* Work to be completed *
Replace every "pose" in the rows below with "camera", and leave the rest of each line unchanged.

* Dataset items *
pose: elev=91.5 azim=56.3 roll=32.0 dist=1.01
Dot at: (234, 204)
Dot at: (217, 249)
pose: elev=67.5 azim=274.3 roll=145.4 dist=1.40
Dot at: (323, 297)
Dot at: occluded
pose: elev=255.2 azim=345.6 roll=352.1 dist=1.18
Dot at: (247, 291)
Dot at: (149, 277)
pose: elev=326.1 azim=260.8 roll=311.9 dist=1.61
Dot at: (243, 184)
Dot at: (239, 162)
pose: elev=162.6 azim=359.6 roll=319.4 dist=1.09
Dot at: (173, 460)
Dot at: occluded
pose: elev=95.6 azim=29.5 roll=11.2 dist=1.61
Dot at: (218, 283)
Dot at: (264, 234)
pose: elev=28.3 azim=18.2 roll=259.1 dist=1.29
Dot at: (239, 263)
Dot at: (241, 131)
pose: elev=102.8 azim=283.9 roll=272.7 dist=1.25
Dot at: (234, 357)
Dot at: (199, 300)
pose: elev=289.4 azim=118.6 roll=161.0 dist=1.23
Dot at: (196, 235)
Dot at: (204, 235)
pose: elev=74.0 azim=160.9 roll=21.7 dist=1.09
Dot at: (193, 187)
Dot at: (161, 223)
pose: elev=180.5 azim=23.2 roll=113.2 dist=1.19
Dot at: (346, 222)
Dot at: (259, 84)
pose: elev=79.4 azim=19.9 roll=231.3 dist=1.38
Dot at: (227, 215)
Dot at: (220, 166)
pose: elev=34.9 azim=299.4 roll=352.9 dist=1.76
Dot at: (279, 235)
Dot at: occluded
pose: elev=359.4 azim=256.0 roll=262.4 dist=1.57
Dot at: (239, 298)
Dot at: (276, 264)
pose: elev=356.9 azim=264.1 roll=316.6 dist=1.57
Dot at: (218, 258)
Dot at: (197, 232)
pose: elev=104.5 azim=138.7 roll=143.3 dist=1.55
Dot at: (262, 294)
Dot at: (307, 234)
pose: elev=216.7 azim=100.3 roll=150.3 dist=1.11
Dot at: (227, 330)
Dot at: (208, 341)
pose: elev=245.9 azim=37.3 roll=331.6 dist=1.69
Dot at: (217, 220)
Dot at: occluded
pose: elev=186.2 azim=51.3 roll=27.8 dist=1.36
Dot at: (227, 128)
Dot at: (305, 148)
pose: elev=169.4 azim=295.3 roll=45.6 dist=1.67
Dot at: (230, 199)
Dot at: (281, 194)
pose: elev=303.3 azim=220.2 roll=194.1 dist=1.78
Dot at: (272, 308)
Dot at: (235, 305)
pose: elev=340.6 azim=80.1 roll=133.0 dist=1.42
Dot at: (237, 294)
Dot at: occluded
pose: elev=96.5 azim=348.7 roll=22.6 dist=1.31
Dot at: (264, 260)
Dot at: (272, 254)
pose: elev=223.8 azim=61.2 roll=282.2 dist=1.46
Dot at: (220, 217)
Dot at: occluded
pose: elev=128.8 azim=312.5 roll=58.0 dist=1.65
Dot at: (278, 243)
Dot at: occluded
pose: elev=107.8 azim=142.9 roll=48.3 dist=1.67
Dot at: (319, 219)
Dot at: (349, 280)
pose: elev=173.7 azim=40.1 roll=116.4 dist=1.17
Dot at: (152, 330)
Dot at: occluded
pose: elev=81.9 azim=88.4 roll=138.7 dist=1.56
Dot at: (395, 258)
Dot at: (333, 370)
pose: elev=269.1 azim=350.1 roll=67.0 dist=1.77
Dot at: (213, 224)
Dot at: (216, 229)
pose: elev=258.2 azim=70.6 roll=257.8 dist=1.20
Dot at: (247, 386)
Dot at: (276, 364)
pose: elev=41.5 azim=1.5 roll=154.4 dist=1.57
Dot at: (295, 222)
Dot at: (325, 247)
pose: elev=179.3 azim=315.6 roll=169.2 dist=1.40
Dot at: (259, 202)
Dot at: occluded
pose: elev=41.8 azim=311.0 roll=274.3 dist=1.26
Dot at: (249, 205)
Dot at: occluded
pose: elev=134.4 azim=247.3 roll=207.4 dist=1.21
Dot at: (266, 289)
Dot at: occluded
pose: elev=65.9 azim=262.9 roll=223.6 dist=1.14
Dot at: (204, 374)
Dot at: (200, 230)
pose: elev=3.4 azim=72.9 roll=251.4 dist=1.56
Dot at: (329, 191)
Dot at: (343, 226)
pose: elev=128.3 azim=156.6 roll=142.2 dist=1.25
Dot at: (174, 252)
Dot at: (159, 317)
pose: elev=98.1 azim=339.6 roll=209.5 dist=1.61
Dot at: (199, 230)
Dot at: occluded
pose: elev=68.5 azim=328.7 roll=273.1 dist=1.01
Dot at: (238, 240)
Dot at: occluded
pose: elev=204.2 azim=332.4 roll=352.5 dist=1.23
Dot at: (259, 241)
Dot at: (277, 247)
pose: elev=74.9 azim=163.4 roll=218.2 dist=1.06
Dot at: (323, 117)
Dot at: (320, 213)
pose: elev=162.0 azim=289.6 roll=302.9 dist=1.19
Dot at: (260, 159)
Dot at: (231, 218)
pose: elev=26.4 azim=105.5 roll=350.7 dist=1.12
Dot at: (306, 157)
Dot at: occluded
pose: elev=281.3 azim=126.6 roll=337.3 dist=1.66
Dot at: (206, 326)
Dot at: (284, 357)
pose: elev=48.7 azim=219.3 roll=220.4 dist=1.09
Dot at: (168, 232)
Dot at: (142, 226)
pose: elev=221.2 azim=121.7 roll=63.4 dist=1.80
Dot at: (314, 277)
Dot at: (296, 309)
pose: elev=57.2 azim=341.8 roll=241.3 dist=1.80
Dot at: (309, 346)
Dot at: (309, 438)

* The solution *
camera: elev=91.5 azim=56.3 roll=32.0 dist=1.01
Dot at: (234, 204)
Dot at: (217, 249)
camera: elev=67.5 azim=274.3 roll=145.4 dist=1.40
Dot at: (323, 297)
Dot at: occluded
camera: elev=255.2 azim=345.6 roll=352.1 dist=1.18
Dot at: (247, 291)
Dot at: (149, 277)
camera: elev=326.1 azim=260.8 roll=311.9 dist=1.61
Dot at: (243, 184)
Dot at: (239, 162)
camera: elev=162.6 azim=359.6 roll=319.4 dist=1.09
Dot at: (173, 460)
Dot at: occluded
camera: elev=95.6 azim=29.5 roll=11.2 dist=1.61
Dot at: (218, 283)
Dot at: (264, 234)
camera: elev=28.3 azim=18.2 roll=259.1 dist=1.29
Dot at: (239, 263)
Dot at: (241, 131)
camera: elev=102.8 azim=283.9 roll=272.7 dist=1.25
Dot at: (234, 357)
Dot at: (199, 300)
camera: elev=289.4 azim=118.6 roll=161.0 dist=1.23
Dot at: (196, 235)
Dot at: (204, 235)
camera: elev=74.0 azim=160.9 roll=21.7 dist=1.09
Dot at: (193, 187)
Dot at: (161, 223)
camera: elev=180.5 azim=23.2 roll=113.2 dist=1.19
Dot at: (346, 222)
Dot at: (259, 84)
camera: elev=79.4 azim=19.9 roll=231.3 dist=1.38
Dot at: (227, 215)
Dot at: (220, 166)
camera: elev=34.9 azim=299.4 roll=352.9 dist=1.76
Dot at: (279, 235)
Dot at: occluded
camera: elev=359.4 azim=256.0 roll=262.4 dist=1.57
Dot at: (239, 298)
Dot at: (276, 264)
camera: elev=356.9 azim=264.1 roll=316.6 dist=1.57
Dot at: (218, 258)
Dot at: (197, 232)
camera: elev=104.5 azim=138.7 roll=143.3 dist=1.55
Dot at: (262, 294)
Dot at: (307, 234)
camera: elev=216.7 azim=100.3 roll=150.3 dist=1.11
Dot at: (227, 330)
Dot at: (208, 341)
camera: elev=245.9 azim=37.3 roll=331.6 dist=1.69
Dot at: (217, 220)
Dot at: occluded
camera: elev=186.2 azim=51.3 roll=27.8 dist=1.36
Dot at: (227, 128)
Dot at: (305, 148)
camera: elev=169.4 azim=295.3 roll=45.6 dist=1.67
Dot at: (230, 199)
Dot at: (281, 194)
camera: elev=303.3 azim=220.2 roll=194.1 dist=1.78
Dot at: (272, 308)
Dot at: (235, 305)
camera: elev=340.6 azim=80.1 roll=133.0 dist=1.42
Dot at: (237, 294)
Dot at: occluded
camera: elev=96.5 azim=348.7 roll=22.6 dist=1.31
Dot at: (264, 260)
Dot at: (272, 254)
camera: elev=223.8 azim=61.2 roll=282.2 dist=1.46
Dot at: (220, 217)
Dot at: occluded
camera: elev=128.8 azim=312.5 roll=58.0 dist=1.65
Dot at: (278, 243)
Dot at: occluded
camera: elev=107.8 azim=142.9 roll=48.3 dist=1.67
Dot at: (319, 219)
Dot at: (349, 280)
camera: elev=173.7 azim=40.1 roll=116.4 dist=1.17
Dot at: (152, 330)
Dot at: occluded
camera: elev=81.9 azim=88.4 roll=138.7 dist=1.56
Dot at: (395, 258)
Dot at: (333, 370)
camera: elev=269.1 azim=350.1 roll=67.0 dist=1.77
Dot at: (213, 224)
Dot at: (216, 229)
camera: elev=258.2 azim=70.6 roll=257.8 dist=1.20
Dot at: (247, 386)
Dot at: (276, 364)
camera: elev=41.5 azim=1.5 roll=154.4 dist=1.57
Dot at: (295, 222)
Dot at: (325, 247)
camera: elev=179.3 azim=315.6 roll=169.2 dist=1.40
Dot at: (259, 202)
Dot at: occluded
camera: elev=41.8 azim=311.0 roll=274.3 dist=1.26
Dot at: (249, 205)
Dot at: occluded
camera: elev=134.4 azim=247.3 roll=207.4 dist=1.21
Dot at: (266, 289)
Dot at: occluded
camera: elev=65.9 azim=262.9 roll=223.6 dist=1.14
Dot at: (204, 374)
Dot at: (200, 230)
camera: elev=3.4 azim=72.9 roll=251.4 dist=1.56
Dot at: (329, 191)
Dot at: (343, 226)
camera: elev=128.3 azim=156.6 roll=142.2 dist=1.25
Dot at: (174, 252)
Dot at: (159, 317)
camera: elev=98.1 azim=339.6 roll=209.5 dist=1.61
Dot at: (199, 230)
Dot at: occluded
camera: elev=68.5 azim=328.7 roll=273.1 dist=1.01
Dot at: (238, 240)
Dot at: occluded
camera: elev=204.2 azim=332.4 roll=352.5 dist=1.23
Dot at: (259, 241)
Dot at: (277, 247)
camera: elev=74.9 azim=163.4 roll=218.2 dist=1.06
Dot at: (323, 117)
Dot at: (320, 213)
camera: elev=162.0 azim=289.6 roll=302.9 dist=1.19
Dot at: (260, 159)
Dot at: (231, 218)
camera: elev=26.4 azim=105.5 roll=350.7 dist=1.12
Dot at: (306, 157)
Dot at: occluded
camera: elev=281.3 azim=126.6 roll=337.3 dist=1.66
Dot at: (206, 326)
Dot at: (284, 357)
camera: elev=48.7 azim=219.3 roll=220.4 dist=1.09
Dot at: (168, 232)
Dot at: (142, 226)
camera: elev=221.2 azim=121.7 roll=63.4 dist=1.80
Dot at: (314, 277)
Dot at: (296, 309)
camera: elev=57.2 azim=341.8 roll=241.3 dist=1.80
Dot at: (309, 346)
Dot at: (309, 438)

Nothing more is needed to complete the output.